His skin felt drum-tight wherever her lips touched, and Nicholas wondered, in those spaces between the battering of
his heart, how it was possible that she was so soft, when all of the days that had led them here had been so very hard. She did not cry, his brave girl, but he felt the rage beneath her skin, moving her to fit against his body, to disappear into him.
“Nicholas!” Sophia called softly. “He’s coming!”
The blade hanging over them fell at last.
Nicholas eased back from her, wondering if this was what death would feel like—the painful release. He had envisioned it so many times as wading out into dark, cool water, letting it rise past his hips, his shoulders, his head. This was a breaking, a thunderclap of agony. How short a person’s life was, but how very many times they were asked to die inside.
“I love you,” he told her softly. “Time can never steal that.”
And somehow, before she spoke, Nicholas knew what she was about to say. Her face was steeled, defiant.
“I’m not giving up,” Etta said, the loose strands of her hair flying about her face.

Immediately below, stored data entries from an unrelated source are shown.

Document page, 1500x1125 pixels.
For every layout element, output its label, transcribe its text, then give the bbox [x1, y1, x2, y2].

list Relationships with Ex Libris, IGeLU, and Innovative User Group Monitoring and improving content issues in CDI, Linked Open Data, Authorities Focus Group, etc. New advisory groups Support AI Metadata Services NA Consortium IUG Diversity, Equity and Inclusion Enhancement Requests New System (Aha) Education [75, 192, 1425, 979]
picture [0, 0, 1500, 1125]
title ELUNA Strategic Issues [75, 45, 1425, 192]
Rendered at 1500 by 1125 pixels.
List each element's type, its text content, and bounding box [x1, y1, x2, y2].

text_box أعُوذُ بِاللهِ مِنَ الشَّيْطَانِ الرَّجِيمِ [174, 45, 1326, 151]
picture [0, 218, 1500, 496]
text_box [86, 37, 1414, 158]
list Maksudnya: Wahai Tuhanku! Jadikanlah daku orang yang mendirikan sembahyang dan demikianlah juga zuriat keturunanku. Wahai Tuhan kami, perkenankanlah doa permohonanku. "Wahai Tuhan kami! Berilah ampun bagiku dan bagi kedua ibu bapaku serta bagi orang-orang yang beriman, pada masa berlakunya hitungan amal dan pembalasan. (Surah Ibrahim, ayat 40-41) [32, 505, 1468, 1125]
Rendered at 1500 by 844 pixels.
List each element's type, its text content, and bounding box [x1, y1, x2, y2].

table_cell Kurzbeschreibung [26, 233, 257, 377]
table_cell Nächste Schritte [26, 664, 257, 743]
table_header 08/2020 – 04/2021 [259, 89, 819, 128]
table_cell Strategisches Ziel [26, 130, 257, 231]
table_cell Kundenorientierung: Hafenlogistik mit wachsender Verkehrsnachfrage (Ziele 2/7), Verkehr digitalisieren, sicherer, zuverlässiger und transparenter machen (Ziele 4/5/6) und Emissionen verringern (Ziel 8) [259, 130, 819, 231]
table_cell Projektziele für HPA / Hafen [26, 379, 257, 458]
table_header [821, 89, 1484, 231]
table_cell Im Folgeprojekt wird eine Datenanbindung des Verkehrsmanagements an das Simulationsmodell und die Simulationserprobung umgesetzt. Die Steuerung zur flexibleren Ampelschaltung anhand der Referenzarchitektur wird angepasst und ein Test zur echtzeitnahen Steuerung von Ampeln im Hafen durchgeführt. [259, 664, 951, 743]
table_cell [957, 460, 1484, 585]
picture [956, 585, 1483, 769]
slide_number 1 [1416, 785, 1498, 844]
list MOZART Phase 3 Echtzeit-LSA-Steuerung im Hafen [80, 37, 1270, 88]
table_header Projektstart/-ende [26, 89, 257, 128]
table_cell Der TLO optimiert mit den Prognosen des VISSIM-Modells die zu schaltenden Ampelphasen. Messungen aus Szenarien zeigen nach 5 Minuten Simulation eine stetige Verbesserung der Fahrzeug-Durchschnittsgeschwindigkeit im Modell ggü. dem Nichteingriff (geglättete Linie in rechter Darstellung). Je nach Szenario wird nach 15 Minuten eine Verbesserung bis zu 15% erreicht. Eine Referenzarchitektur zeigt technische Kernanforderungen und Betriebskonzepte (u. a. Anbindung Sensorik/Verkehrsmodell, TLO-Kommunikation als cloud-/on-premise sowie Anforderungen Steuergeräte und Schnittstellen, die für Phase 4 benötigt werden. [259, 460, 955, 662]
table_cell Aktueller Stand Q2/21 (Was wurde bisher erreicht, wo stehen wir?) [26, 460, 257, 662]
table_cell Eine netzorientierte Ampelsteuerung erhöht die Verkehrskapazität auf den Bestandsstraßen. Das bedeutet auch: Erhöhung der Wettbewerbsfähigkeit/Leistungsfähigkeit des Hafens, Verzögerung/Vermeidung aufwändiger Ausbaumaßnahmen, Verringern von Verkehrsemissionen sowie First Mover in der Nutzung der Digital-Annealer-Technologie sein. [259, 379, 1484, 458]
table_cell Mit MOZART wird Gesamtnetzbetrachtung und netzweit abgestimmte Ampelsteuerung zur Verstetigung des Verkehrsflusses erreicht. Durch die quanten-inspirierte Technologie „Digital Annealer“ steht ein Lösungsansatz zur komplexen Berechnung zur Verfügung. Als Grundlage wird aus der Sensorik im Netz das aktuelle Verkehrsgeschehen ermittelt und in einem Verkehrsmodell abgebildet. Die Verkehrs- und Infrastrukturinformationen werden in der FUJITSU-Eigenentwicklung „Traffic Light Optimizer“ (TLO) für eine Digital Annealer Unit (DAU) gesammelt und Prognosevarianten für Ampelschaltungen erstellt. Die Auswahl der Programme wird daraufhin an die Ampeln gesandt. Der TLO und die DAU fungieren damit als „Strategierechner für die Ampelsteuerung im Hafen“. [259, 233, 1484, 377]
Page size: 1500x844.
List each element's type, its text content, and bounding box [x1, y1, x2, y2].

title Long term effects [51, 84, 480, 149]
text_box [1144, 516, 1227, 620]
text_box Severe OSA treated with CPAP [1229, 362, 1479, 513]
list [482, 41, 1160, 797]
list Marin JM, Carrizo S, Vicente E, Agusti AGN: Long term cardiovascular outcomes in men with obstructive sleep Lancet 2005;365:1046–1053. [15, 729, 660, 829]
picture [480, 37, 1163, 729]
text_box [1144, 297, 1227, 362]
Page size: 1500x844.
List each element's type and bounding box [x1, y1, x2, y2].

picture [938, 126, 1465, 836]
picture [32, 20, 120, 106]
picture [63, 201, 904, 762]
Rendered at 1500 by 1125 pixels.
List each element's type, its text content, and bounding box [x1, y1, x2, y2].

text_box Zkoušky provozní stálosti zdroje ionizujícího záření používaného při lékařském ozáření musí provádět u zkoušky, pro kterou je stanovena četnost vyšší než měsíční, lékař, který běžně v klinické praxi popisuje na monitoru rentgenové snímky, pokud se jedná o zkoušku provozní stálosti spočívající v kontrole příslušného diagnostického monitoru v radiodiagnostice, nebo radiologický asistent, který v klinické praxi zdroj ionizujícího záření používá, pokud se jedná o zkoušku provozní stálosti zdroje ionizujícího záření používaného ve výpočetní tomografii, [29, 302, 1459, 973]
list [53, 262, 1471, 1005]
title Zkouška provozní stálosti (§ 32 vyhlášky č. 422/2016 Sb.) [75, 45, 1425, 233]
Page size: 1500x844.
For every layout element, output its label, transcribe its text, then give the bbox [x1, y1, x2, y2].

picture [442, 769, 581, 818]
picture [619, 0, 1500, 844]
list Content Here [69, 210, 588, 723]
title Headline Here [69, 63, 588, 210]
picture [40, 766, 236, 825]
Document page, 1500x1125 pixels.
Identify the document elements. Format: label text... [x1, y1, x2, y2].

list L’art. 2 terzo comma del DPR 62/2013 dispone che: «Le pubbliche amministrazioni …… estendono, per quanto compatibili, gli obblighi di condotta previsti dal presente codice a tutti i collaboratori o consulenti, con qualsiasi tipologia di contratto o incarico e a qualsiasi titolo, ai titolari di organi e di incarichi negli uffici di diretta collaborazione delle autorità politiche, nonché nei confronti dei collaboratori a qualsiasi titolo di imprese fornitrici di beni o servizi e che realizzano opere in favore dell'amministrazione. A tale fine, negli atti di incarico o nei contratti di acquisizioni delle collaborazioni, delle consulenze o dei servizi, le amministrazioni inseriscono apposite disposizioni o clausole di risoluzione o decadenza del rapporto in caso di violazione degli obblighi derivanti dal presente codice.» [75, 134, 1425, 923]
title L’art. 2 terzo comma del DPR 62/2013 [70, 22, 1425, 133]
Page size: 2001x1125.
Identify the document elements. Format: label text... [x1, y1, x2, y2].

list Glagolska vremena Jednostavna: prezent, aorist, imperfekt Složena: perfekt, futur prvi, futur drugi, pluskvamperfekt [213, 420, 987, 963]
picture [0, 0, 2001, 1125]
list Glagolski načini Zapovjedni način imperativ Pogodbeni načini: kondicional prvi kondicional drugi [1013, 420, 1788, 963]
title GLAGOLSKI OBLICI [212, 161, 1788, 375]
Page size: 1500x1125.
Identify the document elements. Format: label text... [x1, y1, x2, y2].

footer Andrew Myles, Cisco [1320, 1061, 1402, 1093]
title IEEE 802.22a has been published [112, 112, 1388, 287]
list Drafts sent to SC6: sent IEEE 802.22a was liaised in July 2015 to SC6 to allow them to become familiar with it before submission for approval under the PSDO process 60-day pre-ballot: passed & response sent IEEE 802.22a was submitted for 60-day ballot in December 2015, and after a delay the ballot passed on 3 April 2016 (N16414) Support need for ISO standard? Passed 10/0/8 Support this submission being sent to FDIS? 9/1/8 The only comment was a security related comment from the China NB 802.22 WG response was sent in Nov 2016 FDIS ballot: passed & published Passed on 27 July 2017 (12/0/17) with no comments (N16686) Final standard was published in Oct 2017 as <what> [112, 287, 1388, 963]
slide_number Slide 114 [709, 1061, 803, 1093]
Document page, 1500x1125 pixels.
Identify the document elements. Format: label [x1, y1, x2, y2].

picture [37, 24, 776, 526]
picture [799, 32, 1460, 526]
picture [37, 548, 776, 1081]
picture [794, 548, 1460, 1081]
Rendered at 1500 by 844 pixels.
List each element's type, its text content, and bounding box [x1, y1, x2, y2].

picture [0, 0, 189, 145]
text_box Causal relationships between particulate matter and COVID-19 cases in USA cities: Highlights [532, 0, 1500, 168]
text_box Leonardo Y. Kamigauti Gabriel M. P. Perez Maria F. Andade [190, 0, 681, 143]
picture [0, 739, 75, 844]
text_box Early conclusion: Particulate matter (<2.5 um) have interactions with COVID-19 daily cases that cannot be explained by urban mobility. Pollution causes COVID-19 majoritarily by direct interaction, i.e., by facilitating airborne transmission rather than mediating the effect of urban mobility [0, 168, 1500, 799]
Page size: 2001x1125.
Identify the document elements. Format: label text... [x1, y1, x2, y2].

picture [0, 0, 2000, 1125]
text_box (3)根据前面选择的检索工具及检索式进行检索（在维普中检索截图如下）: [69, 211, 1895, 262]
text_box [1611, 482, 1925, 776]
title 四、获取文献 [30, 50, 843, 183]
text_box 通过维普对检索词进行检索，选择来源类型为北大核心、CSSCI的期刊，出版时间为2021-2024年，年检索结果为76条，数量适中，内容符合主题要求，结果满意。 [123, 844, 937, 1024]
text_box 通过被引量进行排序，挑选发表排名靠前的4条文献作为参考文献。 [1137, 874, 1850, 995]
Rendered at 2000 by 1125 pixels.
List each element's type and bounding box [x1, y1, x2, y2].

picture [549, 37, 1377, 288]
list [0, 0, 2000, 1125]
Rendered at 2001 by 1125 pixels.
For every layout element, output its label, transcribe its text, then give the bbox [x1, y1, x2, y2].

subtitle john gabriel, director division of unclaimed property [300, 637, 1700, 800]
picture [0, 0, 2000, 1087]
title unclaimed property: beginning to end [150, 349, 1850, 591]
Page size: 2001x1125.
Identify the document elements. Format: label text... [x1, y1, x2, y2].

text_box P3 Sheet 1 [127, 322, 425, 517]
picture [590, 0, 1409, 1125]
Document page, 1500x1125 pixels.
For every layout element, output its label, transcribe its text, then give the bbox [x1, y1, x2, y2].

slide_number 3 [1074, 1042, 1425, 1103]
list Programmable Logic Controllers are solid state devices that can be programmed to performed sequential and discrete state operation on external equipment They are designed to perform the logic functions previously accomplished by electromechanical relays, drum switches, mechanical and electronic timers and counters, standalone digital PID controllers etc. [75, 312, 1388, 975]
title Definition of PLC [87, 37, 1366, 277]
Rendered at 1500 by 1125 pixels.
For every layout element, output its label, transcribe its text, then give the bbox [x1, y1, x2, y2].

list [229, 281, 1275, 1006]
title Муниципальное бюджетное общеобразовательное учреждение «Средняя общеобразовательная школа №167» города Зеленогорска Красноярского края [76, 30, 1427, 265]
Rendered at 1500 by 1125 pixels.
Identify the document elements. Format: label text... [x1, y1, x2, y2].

A shining storm of a girl. “I won’t destroy it. This isn’t the end.”
Nicholas turned her hand over, pressing one last burning kiss into her palm. “Then may the best pirate win.”
“HURRY IT UP, WILL YOU?” OWEN WASN’T A LARGE MAN BY ANY MEANS, but his voice could absolutely thunder when the situation called for it. He had lifted his mask, and was scanning the dark line of the forest for Nicholas. Sophia was right, then. The old man had noticed he was gone, and more quickly than he would have expected.
“I managed to get turned around,” Nicholas said, limping up to him.
The other man took in the sorry state of his stained robes. “What kind of fool falls while taking a piss?”
“You do.” Sophia had moved so quickly, looping in a large circle back up to the trail behind Owen, that neither man noticed her until she brought the rock crashing down on his head.